Пару дней назад я говорил о нашем горестном и печальном недолгом пребывании в Буффало, где мы стали затворниками и не могли поддерживать дружеские отношения с другими людьми, кроме молодого Дэвида Грея, его жены и их малютки мальчугана. Кажется, с тех пор прошел целый век. Вчера вечером я был на большом званом обеде во дворце Нормана Хэпгуда[144]
, и мне представили очень длинного и очень худого джентльмена – джентльмена с прекрасным, живым и умным лицом, с приличествующим золотым пенсне на носу и в вечернем костюме, который был идеален от широкого размаха безукоризненной манишки до украшенных розеткой туфель. Его походка, поклоны и модуляции его голоса выдавали английского джентльмена, и я принял его за графа. Я сказал ему, что не разобрал его имени, и спросил, как его зовут. Он ответил: «Дэвид Грей». Эффект был поразительный. Передо мной стоял его отец собственной персоной, такой, каким я знавал его в Буффало тридцать шесть лет назад. Это видение пробудило воспоминания о приятных временах на пивоварнях Буффало, с Дэвидом Греем и Джоном Хэем, когда этот Дэвид Грей был еще в колыбели, ненаглядное и хлопотное достояние. И эта встреча мысленно задержала меня в Буффало на следующий час и затруднила возможность поддерживать разговор на моем конце обеденного стола. Мысли, которым я предавался, были таковы: «Для чего он был рожден? Для чего был рожден его отец? Для чего я был рожден? Для чего вообще рождается любой человек?»Его отец был поэтом, но ему приходилось мучительно проводить свою жизнь за весьма чуждым ему по духу занятием – редактированием ежедневной политической газеты. Он был певчей птицей в зверинце обезьян, попугаев и гиен. Жизнь его была потрачена впустую. Его привезли из Шотландии в возрасте пяти лет, он был до мозга костей пропитан пресвитерианством самого мрачного, самого бескомпромиссного и самого неприятного толка. В тридцать три года, когда я с ним приятельствовал, все пресвитерианство из него ушло, и он сделался откровенным рационалистом и резко выраженным атеистом. Через несколько лет ко мне в Хартфорд донеслись вести, что с ним случился солнечный удар. Вскоре пришли вести, что в результате у него оказался поражен мозг. Еще через значительный промежуток времени я услышал через навестившего его Неда Хауса, что он больше не может компетентно писать ни статьи о политике, ни стихи и живет довольно уединенно, преподает ежедневно Закон Божий молодежи и ничем больше не интересуется. Его неверие прошло, уступив место прежнему пресвитерианству.
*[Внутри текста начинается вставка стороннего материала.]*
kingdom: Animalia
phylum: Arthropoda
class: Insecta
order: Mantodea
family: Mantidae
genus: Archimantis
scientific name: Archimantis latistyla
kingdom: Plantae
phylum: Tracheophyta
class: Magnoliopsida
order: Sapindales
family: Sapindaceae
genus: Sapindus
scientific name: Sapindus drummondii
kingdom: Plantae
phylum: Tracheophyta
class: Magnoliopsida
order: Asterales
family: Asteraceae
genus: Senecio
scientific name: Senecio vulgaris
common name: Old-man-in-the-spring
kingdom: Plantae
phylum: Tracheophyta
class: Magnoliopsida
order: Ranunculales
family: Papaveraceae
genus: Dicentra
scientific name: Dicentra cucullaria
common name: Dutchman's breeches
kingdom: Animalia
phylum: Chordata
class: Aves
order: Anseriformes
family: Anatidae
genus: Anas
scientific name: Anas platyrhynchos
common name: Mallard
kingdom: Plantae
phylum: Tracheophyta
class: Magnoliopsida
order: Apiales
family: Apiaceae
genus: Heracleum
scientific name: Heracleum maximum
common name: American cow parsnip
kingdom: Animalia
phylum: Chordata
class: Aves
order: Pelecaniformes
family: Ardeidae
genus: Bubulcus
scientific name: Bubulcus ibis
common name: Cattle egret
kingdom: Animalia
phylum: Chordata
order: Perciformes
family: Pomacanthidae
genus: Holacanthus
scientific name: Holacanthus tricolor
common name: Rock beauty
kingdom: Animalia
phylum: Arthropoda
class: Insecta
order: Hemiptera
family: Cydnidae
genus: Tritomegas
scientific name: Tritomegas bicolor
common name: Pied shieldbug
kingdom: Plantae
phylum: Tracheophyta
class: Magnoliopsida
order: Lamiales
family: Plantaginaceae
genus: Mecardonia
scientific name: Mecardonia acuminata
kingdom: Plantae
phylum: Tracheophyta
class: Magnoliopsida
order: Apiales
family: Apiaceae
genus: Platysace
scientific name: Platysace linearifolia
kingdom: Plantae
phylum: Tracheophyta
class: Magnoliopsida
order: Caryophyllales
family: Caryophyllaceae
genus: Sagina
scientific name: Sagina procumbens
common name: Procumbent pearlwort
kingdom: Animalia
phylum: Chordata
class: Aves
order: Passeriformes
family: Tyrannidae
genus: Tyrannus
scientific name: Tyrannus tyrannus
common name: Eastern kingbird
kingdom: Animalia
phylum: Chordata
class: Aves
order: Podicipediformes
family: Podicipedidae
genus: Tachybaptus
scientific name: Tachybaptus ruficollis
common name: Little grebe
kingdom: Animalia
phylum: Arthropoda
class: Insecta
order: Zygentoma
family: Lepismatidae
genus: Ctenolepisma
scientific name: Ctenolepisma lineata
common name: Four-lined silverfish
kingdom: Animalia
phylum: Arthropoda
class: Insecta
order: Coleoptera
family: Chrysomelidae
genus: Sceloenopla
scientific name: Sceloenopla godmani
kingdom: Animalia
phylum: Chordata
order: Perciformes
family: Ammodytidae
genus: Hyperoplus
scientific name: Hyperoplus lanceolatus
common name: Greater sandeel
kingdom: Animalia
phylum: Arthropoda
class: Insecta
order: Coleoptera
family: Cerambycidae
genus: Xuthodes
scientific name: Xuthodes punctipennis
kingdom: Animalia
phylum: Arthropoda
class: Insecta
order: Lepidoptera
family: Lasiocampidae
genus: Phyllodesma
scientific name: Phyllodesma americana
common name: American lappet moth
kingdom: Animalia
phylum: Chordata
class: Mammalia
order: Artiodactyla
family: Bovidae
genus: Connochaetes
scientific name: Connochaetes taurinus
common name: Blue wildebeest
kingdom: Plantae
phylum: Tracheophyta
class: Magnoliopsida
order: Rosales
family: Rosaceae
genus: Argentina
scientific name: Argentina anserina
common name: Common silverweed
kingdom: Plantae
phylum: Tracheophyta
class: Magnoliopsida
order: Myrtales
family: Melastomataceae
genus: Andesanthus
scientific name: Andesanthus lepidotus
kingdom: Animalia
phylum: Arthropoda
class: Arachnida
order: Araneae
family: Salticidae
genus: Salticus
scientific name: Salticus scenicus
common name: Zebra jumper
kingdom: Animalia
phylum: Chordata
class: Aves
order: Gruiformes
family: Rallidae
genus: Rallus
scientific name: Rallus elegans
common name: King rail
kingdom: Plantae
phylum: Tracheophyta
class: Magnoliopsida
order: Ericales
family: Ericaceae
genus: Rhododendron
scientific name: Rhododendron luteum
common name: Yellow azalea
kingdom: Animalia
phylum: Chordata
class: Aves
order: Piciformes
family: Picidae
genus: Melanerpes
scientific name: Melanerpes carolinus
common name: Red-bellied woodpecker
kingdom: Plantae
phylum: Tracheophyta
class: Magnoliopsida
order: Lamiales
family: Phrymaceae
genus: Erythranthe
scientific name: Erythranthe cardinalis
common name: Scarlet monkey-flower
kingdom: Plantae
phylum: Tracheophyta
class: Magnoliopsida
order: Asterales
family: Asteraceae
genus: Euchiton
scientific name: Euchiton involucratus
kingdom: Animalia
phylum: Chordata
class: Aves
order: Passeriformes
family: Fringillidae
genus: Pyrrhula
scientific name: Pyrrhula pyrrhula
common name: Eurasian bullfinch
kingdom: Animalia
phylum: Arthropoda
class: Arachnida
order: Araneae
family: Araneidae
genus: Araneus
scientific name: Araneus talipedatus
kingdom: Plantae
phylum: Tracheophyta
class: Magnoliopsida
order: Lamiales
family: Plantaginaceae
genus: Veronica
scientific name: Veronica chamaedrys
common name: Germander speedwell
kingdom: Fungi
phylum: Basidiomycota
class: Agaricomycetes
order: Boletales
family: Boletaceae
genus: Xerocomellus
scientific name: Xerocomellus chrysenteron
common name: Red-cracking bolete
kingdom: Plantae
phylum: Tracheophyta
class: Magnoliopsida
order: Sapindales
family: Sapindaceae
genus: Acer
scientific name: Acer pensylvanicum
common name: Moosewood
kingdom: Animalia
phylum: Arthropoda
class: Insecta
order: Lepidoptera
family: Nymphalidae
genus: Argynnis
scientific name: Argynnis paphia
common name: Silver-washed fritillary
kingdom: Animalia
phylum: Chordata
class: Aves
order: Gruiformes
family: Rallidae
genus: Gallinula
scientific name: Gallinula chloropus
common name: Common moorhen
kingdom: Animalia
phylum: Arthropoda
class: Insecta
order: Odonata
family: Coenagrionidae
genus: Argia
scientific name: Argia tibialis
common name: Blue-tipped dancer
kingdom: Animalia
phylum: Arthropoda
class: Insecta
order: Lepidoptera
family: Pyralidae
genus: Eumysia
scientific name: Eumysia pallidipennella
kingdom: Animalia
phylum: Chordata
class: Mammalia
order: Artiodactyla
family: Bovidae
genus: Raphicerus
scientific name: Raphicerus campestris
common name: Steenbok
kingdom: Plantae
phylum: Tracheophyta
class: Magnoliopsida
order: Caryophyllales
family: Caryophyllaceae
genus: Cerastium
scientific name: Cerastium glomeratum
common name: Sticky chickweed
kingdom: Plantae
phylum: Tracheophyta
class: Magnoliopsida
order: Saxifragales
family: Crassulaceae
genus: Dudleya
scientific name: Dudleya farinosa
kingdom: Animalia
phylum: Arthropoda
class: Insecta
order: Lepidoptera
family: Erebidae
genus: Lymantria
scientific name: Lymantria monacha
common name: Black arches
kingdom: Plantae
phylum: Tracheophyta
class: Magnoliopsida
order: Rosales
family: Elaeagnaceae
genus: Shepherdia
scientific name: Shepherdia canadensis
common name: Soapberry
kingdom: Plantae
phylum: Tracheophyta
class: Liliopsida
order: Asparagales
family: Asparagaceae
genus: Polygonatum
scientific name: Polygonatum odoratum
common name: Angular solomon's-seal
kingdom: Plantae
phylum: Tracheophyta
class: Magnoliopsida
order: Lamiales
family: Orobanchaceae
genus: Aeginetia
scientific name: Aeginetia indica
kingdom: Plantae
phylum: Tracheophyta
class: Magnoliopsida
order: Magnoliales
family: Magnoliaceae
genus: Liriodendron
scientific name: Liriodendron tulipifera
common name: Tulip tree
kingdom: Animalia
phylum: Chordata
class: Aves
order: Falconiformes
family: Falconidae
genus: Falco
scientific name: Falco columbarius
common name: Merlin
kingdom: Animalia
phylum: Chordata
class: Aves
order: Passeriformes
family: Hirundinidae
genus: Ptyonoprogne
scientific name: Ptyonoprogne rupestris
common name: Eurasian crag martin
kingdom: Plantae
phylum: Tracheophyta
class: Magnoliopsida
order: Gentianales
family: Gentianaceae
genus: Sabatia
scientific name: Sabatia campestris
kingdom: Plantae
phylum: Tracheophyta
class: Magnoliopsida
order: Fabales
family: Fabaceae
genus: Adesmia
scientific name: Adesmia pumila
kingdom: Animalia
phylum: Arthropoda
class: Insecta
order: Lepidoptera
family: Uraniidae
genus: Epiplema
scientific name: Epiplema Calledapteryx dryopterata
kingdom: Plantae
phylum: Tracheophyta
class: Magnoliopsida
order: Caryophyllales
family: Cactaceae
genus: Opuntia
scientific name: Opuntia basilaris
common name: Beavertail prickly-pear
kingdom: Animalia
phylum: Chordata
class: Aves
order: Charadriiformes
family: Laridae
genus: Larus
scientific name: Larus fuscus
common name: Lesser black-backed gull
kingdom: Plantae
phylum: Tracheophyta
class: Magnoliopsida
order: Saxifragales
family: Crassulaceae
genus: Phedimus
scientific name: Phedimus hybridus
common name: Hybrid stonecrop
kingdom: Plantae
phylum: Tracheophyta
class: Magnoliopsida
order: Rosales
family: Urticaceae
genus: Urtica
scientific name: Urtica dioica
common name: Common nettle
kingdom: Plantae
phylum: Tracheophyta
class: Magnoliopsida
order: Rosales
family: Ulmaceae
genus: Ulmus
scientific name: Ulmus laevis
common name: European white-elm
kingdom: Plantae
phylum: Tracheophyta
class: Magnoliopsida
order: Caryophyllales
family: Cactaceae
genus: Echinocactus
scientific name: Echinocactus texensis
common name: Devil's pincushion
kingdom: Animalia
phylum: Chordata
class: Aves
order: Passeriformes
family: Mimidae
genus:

Это была правда. Некоторое время спустя я телеграфировал ему и попросил встретить меня на вокзале. Он пришел, и я поговорил с ним несколько минут – теперь уже в последний раз. В его глубоко посаженных глазах светился все тот же привлекательный внутренний огонь. Он был тем же Дэвидом, которого я знал прежде: возвышенным и прекрасным, безупречным по характеру – существом, достойным обожания.
Вскоре после этого он попал в железнодорожную аварию и сгорел, ночью. И я, вероятно, думал тогда так же, как думал на том званом обеде, отвлекшись от веселого смеха и непринужденной болтовни: «Для чего он был рожден? Какая от этого польза?» Эти утомительные и удручающе однообразные повторения человеческой жизни – в чем их ценность? Сюзи задавала этот вопрос, будучи ребенком. Никто не мог ответить на него тогда, никто не может и до сих пор.
Когда 6 августа 1870 года мистер Лэнгдон умер, я вдруг на время оказался в совершенно новой для себя роли – роли бизнесмена.